The week in history
In 1987, Massachusetts Gov. Michael Dukakis announced his candidacy for the Democratic presidential nomination.
In 1991, a plane carrying seven members of country singer Reba Mcentire’s band and her tour manager crashed into Otay Mountain in southern California, killing all on board. U.S. skaters Kristi Yamaguchi, Tonya Harding and Nancy Kerrigan swept
the World Figure Skating Championships in Munich, Germany.
In 1991, a British court overturned the convictions of the “Birmingham Six,” who had spent 16 years in prison for a 1974 Irish Republican Army bombing, and ordered them released.
In 1994, figure skater Tonya Harding pleaded guilty in Portland, Oregon, to conspiracy to hinder prosecution for covering up an attack on rival Nancy Kerrigan, avoiding jail but drawing a $100,000 fine.
In 2001, inspectors tightened U.S. defenses against foot-and-mouth disease a day after a case was confirmed in France.
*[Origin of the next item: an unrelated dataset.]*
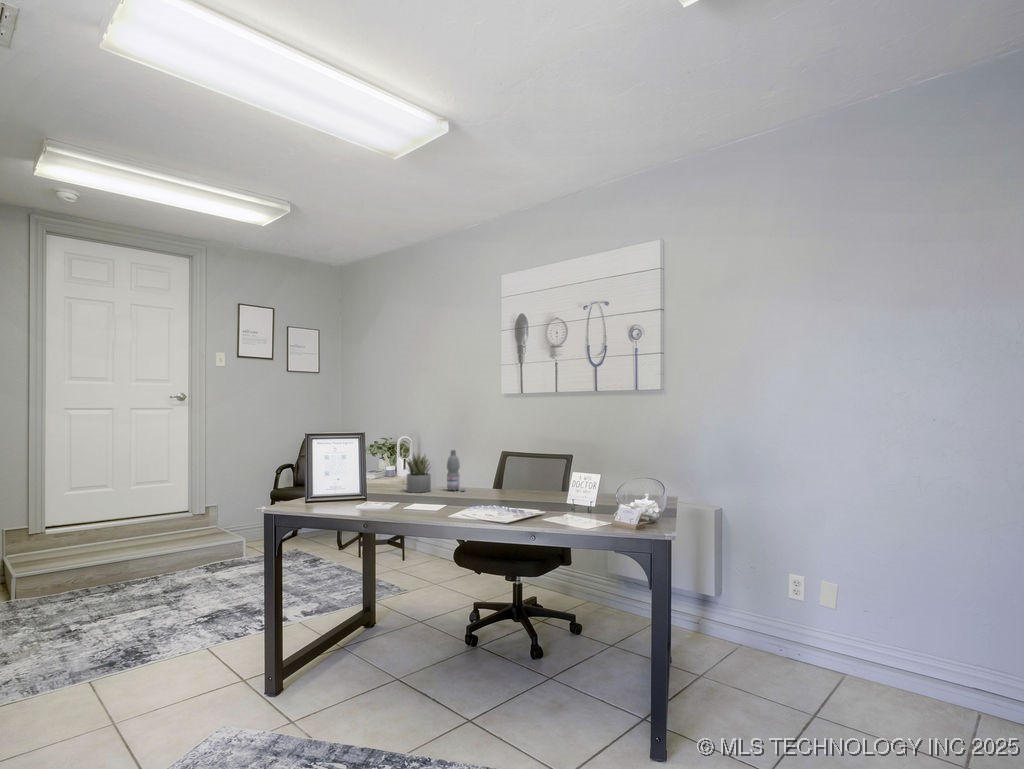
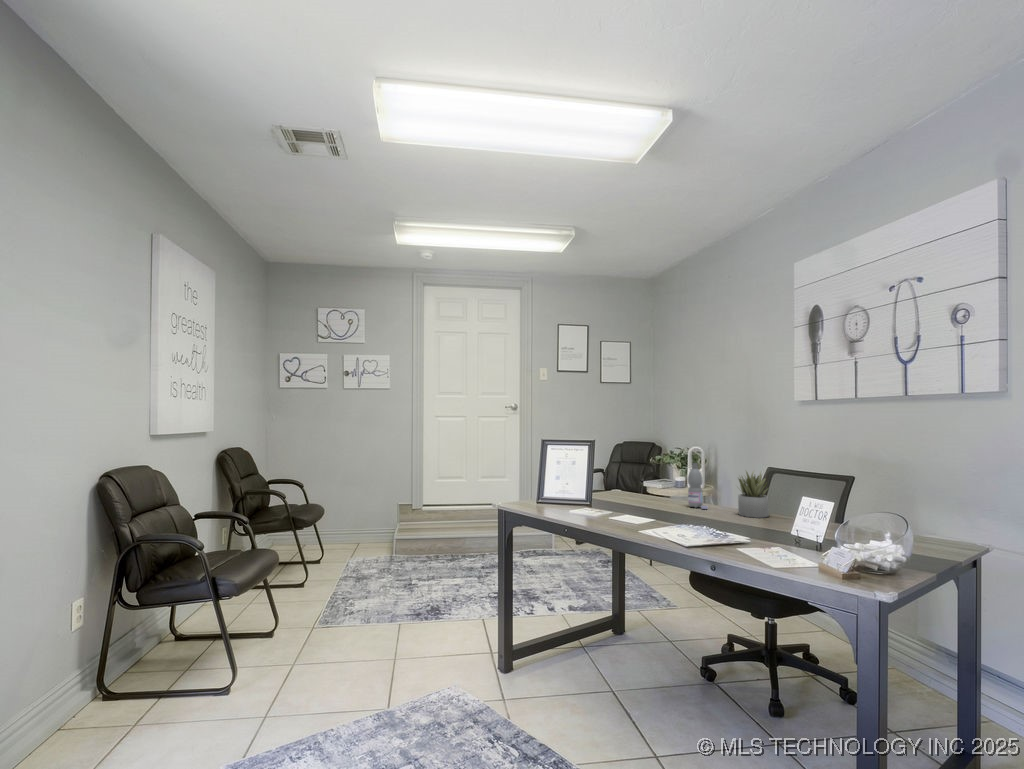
succulent plant: present [407,454,431,493] -> present [738,472,769,518]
In 2003, American activist Rachel Corrie, 23, was crushed to death by an Israeli military bulldozer while trying to block demolition of a Palestinian home in the Gaza Strip.
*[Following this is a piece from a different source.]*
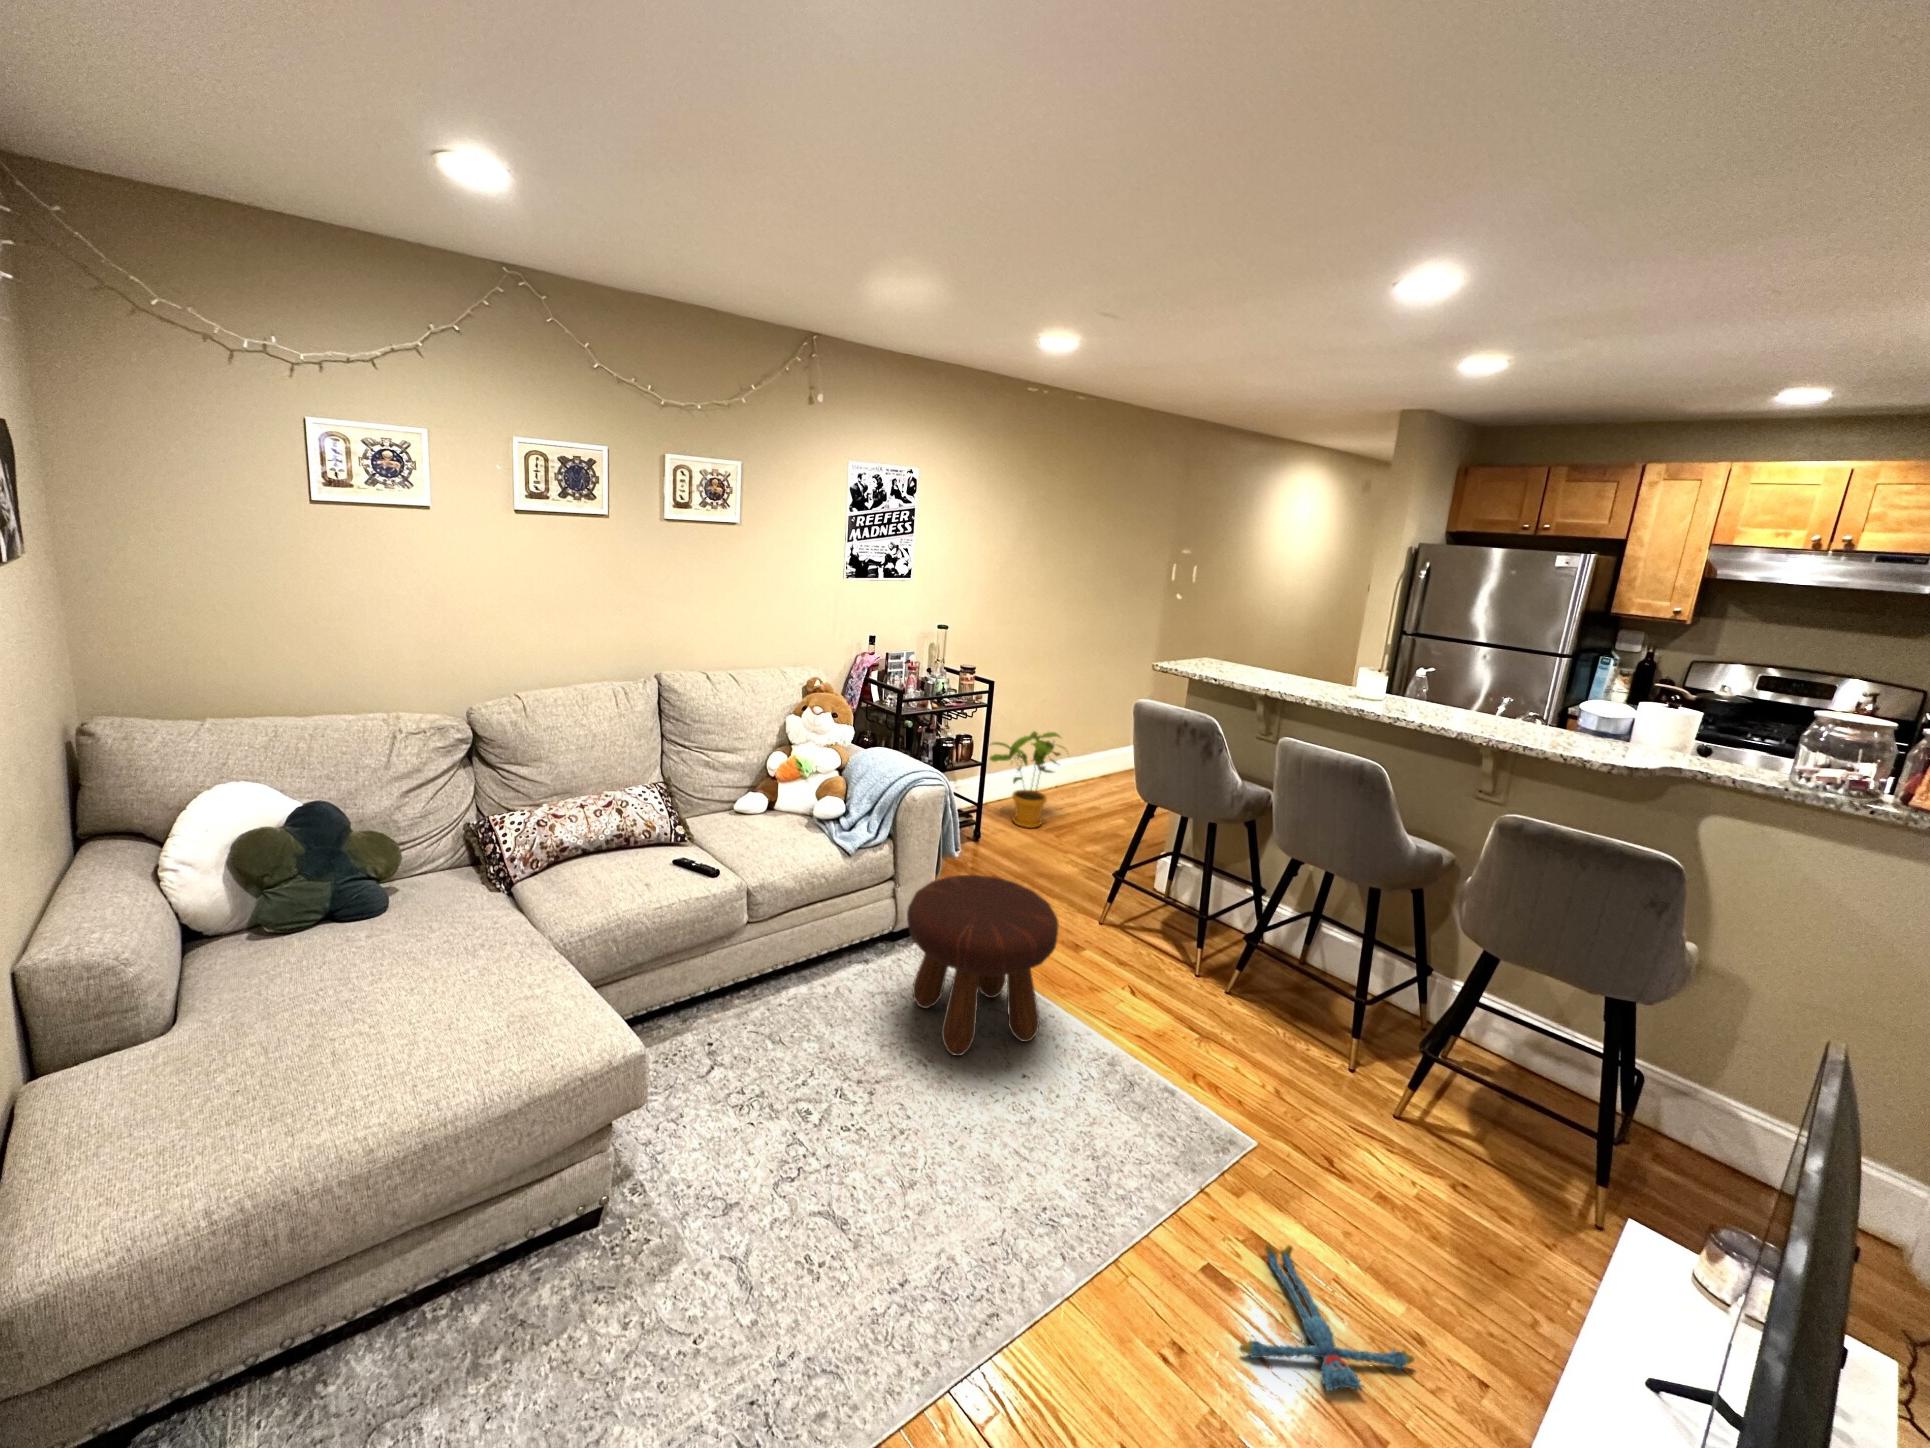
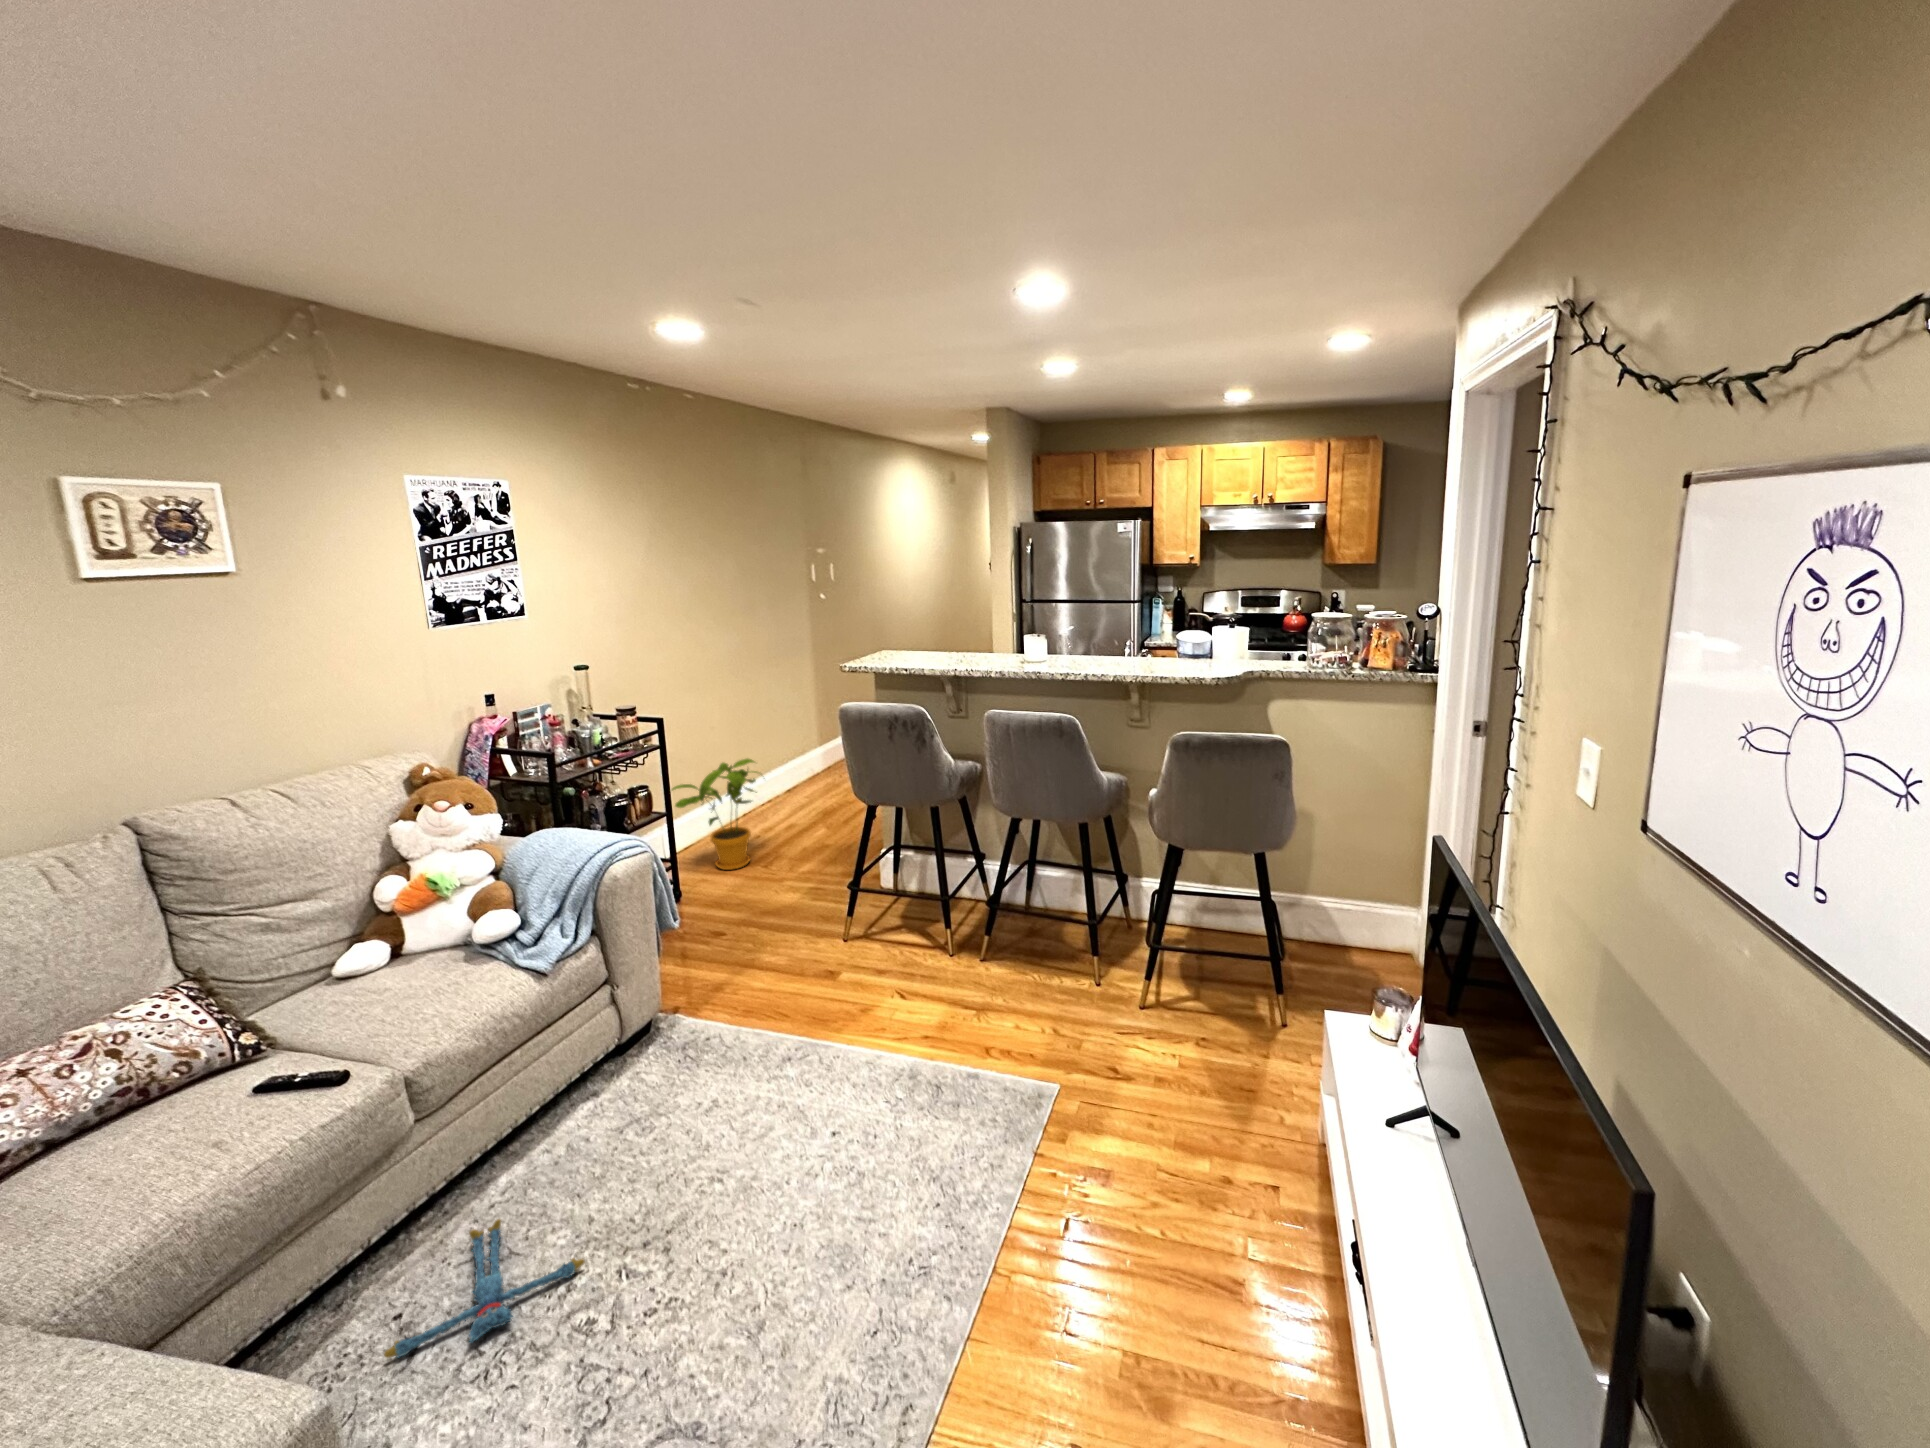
footstool: present [907,875,1059,1056] -> none [653,933,837,1153]
plush toy: present [1239,1244,1414,1391] -> present [384,1219,585,1358]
In 2004, China declared victory in its fight against bird flu, saying it had “stamped out” all its known cases.
In 2006, Iraq’s new parliament met briefly for the
first time; lawmakers took the oath but did no business and adjourned after just 40 minutes, unable to agree on a speaker, let alone a prime minister.
In 2015, Robert Durst, a wealthy eccentric linked to two killings and his wife’s disappearance, was arrested by the FBI in New Orleans on a murder warrant a day before HBO aired the final episode of a serial documentary about his life. (Durst’s murder trial in Los Angeles was paused in July 2020 because of the coronavirus; it has yet to resume.)